Study: Minorities less likely to participate in AIDS drug research
Wednesday, May 1st 2002, 12:00 am
By: News On 6
Minorities account for nearly half of all Americans infected with HIV but are less likely than whites to be included in research on new AIDS drugs, a study shows.
The researchers found there was usually no difference in participation between men and women in such research.
Earlier studies have suggested minorities, as well as women, were underrepresented in AIDS research, mirroring studies that show racial differences in health care for a host of diseases. The study in Thursday's New England Journal of Medicine looked at a nationwide sample of patients under care for HIV.
Researcher Dr. Allen Gifford noted HIV infections are growing most rapidly among minorities and in poorer, less-educated communities.
``If African-Americans and Hispanics aren't adequately represented in our clinical trials, don't have access to our experimental medications, that's a major concern,'' said Gifford, of the Veteran Affairs San Diego Healthcare System and the University of California, San Diego.
Fewer than half as many black patients as white patients tried to get experimental AIDS drugs, which the researchers said suggested ``there is less awareness and a more widespread negative attitude about research in minority communities.'' Study participants are usually referred by doctors or seek out studies themselves.

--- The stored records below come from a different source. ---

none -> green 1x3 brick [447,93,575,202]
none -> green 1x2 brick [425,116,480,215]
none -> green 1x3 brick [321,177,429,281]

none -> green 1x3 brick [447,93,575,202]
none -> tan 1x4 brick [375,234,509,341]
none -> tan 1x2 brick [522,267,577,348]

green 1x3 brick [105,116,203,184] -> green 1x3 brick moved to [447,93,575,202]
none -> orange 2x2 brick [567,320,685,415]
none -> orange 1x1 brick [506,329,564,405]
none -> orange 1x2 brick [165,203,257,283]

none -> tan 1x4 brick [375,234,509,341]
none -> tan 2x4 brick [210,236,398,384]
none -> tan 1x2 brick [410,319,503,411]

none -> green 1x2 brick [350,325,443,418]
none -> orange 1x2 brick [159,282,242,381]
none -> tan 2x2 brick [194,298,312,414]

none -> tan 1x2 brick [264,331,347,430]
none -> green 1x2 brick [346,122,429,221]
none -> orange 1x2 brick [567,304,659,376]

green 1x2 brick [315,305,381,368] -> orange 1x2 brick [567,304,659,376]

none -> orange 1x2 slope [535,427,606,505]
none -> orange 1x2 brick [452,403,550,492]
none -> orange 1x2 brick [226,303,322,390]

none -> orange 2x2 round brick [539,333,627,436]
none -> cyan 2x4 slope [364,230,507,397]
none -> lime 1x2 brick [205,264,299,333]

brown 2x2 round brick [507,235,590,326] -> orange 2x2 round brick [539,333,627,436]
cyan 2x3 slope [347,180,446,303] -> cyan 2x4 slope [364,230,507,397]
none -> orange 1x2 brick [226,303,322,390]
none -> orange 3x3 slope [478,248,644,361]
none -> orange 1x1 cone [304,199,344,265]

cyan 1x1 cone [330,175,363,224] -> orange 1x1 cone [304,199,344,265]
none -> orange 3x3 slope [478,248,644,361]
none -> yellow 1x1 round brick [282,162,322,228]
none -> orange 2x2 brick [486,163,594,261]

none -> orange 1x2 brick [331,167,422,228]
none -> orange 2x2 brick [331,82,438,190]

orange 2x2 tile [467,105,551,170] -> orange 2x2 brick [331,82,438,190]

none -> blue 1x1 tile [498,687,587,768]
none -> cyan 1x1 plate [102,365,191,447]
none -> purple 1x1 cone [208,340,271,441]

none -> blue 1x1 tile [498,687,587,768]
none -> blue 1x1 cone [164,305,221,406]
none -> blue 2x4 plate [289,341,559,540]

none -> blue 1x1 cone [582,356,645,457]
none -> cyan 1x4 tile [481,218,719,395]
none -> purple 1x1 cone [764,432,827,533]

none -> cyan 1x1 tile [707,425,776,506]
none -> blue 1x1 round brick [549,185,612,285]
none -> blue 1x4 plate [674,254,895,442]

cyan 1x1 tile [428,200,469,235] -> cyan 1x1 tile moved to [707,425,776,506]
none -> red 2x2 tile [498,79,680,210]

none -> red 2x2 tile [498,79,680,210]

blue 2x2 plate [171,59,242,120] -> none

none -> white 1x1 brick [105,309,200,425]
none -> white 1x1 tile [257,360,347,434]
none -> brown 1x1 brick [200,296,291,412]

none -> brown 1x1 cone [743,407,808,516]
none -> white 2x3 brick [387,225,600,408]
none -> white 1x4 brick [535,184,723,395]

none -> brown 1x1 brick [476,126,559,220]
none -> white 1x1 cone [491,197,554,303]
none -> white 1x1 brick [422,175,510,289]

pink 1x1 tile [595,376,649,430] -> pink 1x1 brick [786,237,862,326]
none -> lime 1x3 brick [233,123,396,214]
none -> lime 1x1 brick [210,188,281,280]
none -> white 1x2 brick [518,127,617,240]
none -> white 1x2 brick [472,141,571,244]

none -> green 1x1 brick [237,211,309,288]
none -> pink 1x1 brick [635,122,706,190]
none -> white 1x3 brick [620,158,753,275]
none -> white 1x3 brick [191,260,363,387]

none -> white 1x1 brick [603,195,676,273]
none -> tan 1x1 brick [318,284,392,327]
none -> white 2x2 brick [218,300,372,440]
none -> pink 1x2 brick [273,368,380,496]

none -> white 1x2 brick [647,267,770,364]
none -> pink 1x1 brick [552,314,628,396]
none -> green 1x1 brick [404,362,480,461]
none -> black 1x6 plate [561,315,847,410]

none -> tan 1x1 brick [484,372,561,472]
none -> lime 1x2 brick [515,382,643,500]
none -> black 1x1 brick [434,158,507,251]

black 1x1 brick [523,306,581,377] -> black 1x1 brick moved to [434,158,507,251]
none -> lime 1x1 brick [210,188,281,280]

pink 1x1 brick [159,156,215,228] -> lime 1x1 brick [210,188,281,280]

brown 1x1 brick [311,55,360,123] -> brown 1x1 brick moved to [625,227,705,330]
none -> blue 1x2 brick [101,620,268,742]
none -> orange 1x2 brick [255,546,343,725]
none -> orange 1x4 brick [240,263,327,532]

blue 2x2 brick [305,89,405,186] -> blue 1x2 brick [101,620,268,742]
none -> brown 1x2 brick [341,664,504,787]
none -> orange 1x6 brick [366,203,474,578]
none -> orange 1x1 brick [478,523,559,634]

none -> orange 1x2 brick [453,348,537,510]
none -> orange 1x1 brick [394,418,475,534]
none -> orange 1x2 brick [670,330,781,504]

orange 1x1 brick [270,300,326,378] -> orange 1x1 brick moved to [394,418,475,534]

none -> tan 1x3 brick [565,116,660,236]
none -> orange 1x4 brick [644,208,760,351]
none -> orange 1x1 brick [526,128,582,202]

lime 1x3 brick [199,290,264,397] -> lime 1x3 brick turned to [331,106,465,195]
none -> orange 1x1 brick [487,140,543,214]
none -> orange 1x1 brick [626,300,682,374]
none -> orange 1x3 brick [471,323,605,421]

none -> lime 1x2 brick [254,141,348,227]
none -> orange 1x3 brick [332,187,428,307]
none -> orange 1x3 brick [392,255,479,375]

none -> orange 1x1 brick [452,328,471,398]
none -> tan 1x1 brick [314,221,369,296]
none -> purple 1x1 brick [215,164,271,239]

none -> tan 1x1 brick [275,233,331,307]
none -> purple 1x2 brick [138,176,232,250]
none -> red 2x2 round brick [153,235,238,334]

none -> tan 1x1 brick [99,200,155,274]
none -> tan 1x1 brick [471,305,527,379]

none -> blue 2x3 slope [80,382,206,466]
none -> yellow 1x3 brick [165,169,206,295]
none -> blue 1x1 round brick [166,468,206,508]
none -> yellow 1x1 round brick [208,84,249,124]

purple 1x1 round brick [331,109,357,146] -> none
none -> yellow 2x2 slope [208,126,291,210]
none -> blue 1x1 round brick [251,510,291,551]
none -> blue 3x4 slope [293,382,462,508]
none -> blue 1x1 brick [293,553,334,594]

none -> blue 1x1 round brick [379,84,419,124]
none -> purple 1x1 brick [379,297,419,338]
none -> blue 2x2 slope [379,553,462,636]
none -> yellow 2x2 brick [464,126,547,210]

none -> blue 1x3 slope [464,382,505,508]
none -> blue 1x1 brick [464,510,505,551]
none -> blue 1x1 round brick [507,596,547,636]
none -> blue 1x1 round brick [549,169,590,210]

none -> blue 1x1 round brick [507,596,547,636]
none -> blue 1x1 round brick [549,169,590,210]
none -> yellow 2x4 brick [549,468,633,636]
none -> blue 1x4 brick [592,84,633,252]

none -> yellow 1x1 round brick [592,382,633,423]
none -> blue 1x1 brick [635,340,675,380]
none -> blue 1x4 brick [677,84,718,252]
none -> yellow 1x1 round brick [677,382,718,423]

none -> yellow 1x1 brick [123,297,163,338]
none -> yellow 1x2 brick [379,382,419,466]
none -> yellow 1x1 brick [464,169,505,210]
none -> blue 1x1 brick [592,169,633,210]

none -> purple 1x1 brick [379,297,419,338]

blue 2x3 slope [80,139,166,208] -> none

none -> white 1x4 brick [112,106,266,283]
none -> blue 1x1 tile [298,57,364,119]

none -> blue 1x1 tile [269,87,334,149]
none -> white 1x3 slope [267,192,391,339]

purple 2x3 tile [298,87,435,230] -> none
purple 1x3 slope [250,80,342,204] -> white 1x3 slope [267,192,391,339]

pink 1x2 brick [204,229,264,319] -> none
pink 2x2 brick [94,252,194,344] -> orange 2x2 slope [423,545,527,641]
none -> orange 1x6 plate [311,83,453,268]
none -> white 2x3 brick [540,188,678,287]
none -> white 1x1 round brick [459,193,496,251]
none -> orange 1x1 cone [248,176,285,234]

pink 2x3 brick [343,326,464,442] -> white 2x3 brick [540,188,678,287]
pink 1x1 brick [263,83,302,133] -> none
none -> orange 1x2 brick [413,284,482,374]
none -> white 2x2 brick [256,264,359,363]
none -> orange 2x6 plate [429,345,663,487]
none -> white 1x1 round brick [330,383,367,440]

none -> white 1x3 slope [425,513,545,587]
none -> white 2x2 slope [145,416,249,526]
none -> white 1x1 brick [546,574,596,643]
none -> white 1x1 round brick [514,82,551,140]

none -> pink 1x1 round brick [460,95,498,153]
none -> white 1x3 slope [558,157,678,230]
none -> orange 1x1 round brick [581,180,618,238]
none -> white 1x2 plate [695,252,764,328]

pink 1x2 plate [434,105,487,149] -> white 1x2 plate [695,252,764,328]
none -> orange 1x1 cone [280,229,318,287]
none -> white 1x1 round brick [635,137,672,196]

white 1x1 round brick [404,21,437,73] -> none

Gifford said it's important to include racial and ethnic groups to find out if drugs are metabolized differently or have different side effects. Participants also have access to alternative treatments and care they might not get otherwise, he said.
The two-year study surveyed 2,864 HIV patients three times beginning in 1996, two years after the government issued guidelines for including women and minorities in research.
Overall, 14 percent of the patients were taking part in research at the time, while 24 percent had either been in studies or received experimental drugs at some point during treatment. Eight percent said they had tried but couldn't get experimental drugs.
Blacks and Hispanics were about half as likely as whites to be in a study or to have received experimental treatment at any point. Gifford said the differences persisted when the patients had similar insurance, education or seriousness of illness.
Among the findings, whites accounted for 49 percent of HIV infections and 62 percent of study participants; blacks were 33 percent of HIV cases and 23 percent of those in studies and Hispanics, 15 percent and 11 percent.
Researchers said one reason black patients may not participate is a general suspicion about research stemming from the 1930s Tuskegee experiment _ in which government doctors let black men in an Alabama county go untreated for syphilis _ or from beliefs that HIV itself is a government plot or experiment.
Gifford said moving more treatment centers into minority communities could help increase participation. The study showed distance from treatment sites affected enrollment.
Dr. Talmadge E. King Jr. of San Francisco General Hospital suggested that racial prejudices and stereotypes in health care help create an atmosphere of mistrust and contribute to lower minority enrollment.
``The scientific and health care communities must continue aggressive efforts to educate patients with HIV infection about clinical trials and to motivate and encourage them to participate in such trials,'' King wrote in an accompanying editorial.